Наступило долгое молчание. Было слышно, как внизу гремят посудой, как ругается повар. Фаддей сказал:
— Говорят, что приходила его мать и искала тело. Но было уже слишком поздно. Не смогли сдвинуть камень. Но на нем теперь есть что-то вроде надписи. Его имя.
— Чье? — спросил Андрей.
— Ты прекрасно знаешь чье, — ответил Симон. — Он теперь с нами — в некотором смысле, — хотя его самого здесь и нет, если ты понимаешь, что я имею в виду. Бедняга. А ведь никакой подлости в нем заметно не было. И он верил. Никогда мне этого не понять.
— Наивность может быть разновидностью предательства, — заметил Петр.
Он впервые сделал афористическое высказывание, и все посмотрели на него с уважением.
— Кто-то должен был это сделать. Нам всем повезло, я полагаю.

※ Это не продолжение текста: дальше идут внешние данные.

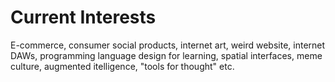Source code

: # Current Interests
E-commerce, consumer social products, internet art, weird website, internet DAWs, programming language design for learning, spatial interfaces, meme culture, augmented itelligence, "tools for thought" etc.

Случай своего собственного отречения он абсолютно стер из памяти, главным образом благодаря размышлениям над притчей о сыновьях, один из которых говорил «нет», но делал, а другой говорил «да», но не делал.

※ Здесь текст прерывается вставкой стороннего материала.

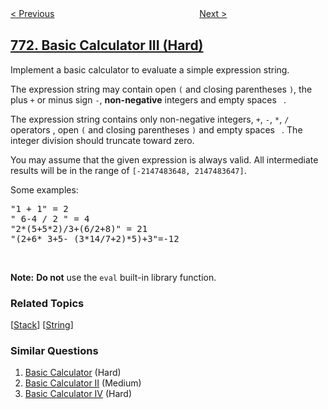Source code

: <!--|This file generated by command(leetcode description); DO NOT EDIT.    |-->
<!--+----------------------------------------------------------------------+-->
<!--|@author    openset <openset.wang@gmail.com>                           |-->
<!--|@link      https://github.com/openset                                 |-->
<!--|@home      https://github.com/openset/leetcode                        |-->
<!--+----------------------------------------------------------------------+-->

[< Previous](https://github.com/openset/leetcode/tree/master/problems/jewels-and-stones "Jewels and Stones")
　　　　　　　　　　　　　　　　
[Next >](https://github.com/openset/leetcode/tree/master/problems/sliding-puzzle "Sliding Puzzle")

## [772. Basic Calculator III (Hard)](https://leetcode.com/problems/basic-calculator-iii "基本计算器 III")

<p>Implement a basic calculator to evaluate a simple expression string.</p>

<p>The expression string may contain open <code>(</code> and closing parentheses <code>)</code>, the plus <code>+</code> or minus sign <code>-</code>, <strong>non-negative</strong> integers and empty spaces <code> </code>.</p>

<p>The expression string contains only non-negative integers, <code>+</code>, <code>-</code>, <code>*</code>, <code>/</code> operators , open <code>(</code> and closing parentheses <code>)</code> and empty spaces <code> </code>. The integer division should truncate toward zero.</p>

<p>You may assume that the given expression is always valid. All intermediate results will be in the range of <code>[-2147483648, 2147483647]</code>.</p>

<p>Some examples:</p>

<pre>
&quot;1 + 1&quot; = 2
&quot; 6-4 / 2 &quot; = 4
&quot;2*(5+5*2)/3+(6/2+8)&quot; = 21
&quot;(2+6* 3+5- (3*14/7+2)*5)+3&quot;=-12
</pre>

<p>&nbsp;</p>

<p><strong>Note:</strong> <strong>Do not</strong> use the <code>eval</code> built-in library function.</p>

### Related Topics
  [[Stack](https://github.com/openset/leetcode/tree/master/tag/stack/README.md)]
  [[String](https://github.com/openset/leetcode/tree/master/tag/string/README.md)]

### Similar Questions
  1. [Basic Calculator](https://github.com/openset/leetcode/tree/master/problems/basic-calculator) (Hard)
  1. [Basic Calculator II](https://github.com/openset/leetcode/tree/master/problems/basic-calculator-ii) (Medium)
  1. [Basic Calculator IV](https://github.com/openset/leetcode/tree/master/problems/basic-calculator-iv) (Hard)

Пришел слуга с дымящимся блюдом в руках:
— Превосходная жареная рыба. Только сегодня из озера.
— Мы разве не мясо просили? — удивился Симон.

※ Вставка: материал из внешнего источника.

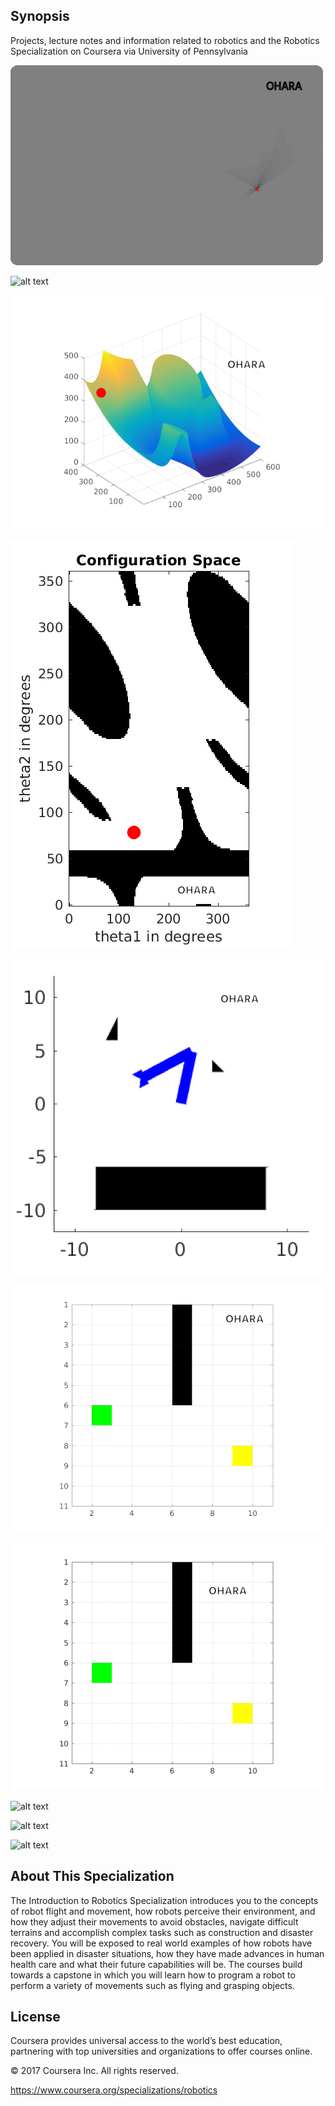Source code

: ## Synopsis

Projects, lecture notes and information related to robotics and the Robotics Specialization on Coursera via University of Pennsylvania

![](https://github.com/Ohara124c41/Robotics-Specialization/blob/master/Estimation-Learning/Projects/Search_Agents.gif)

![alt text](https://github.com/Ohara124c41/Robotics-Specialization/blob/master/Estimation-Learning/Projects/aerial_robo_ex.gif?raw=true)


![alt text](https://github.com/Ohara124c41/Robotics-Specialization/blob/master/Estimation-Learning/Projects/Kinematics01.gif?raw=true)

![alt text](https://github.com/Ohara124c41/Robotics-Specialization/blob/master/Estimation-Learning/Projects/config_space_ex01.gif?raw=true)

![alt text](https://github.com/Ohara124c41/Robotics-Specialization/blob/master/Estimation-Learning/Projects/config_space_ex02.gif?raw=true)

![alt text](https://github.com/Ohara124c41/Robotics-Specialization/blob/master/Estimation-Learning/Projects/A_star_algo.gif?raw=true)

![alt text](https://github.com/Ohara124c41/Robotics-Specialization/blob/master/Estimation-Learning/Projects/grass_fire_algo.gif?raw=true)



![alt text](https://github.com/Ohara124c41/Robotics-Specialization/blob/master/Estimation-Learning/Projects/vert_hopper_1.gif)

![alt text](https://github.com/Ohara124c41/Robotics-Specialization/blob/master/Estimation-Learning/Projects/vert_hopper_2.gif)

![alt text](https://github.com/Ohara124c41/Robotics-Specialization/blob/master/Estimation-Learning/Projects/collision_ex1.gif?raw=true)


## About This Specialization

The Introduction to Robotics Specialization introduces you to the concepts of robot flight and movement, how robots perceive their environment, and how they adjust their movements to avoid obstacles, navigate difficult terrains and accomplish complex tasks such as construction and disaster recovery. You will be exposed to real world examples of how robots have been applied in disaster situations, how they have made advances in human health care and what their future capabilities will be. The courses build towards a capstone in which you will learn how to program a robot to perform a variety of movements such as flying and grasping objects.




## License

Coursera provides universal access to the world’s best education, partnering with top universities and organizations to offer courses online.

© 2017 Coursera Inc. All rights reserved.

https://www.coursera.org/specializations/robotics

— Это общее наименование, — заметил Варфоломей. — Понятие «мясо» подразумевает и мясо рыбы.
— Там пришел какой-то человек, — сказал слуга, ставя блюдо на стол. — Не тот ли это гость, которого вы ждете? Высокий, в плаще. Если это он, вам не придется есть остывшую рыбу.
Слуга ушел, и было слышно, как он быстро спускается по лестнице. В то же время можно было различить тяжелые, неспешные шаги поднимающегося человека. Они переглянулись. Матфей с шумом откашлялся. Они начали неуклюже вставать, что нелегко было сделать тем, кто сидел у стены, поскольку стол был придвинут к ней слишком близко. На пороге появился высокий, дородный человек, укутанный плащом, с надвинутым на глаза капюшоном. Он быстро сбросил одежду на пол и улыбнулся. Иисус! Было видно, что раны на его руках почти зажили. Иоанн все сделал правильно. Оттолкнув стол и уронив при этом металлическое блюдо, которое со звоном покатилось по полу, закружилось на месте и улеглось, он бросился к Иисусу и обнял его, а тот, улыбаясь, все хлопал и хлопал его по спине.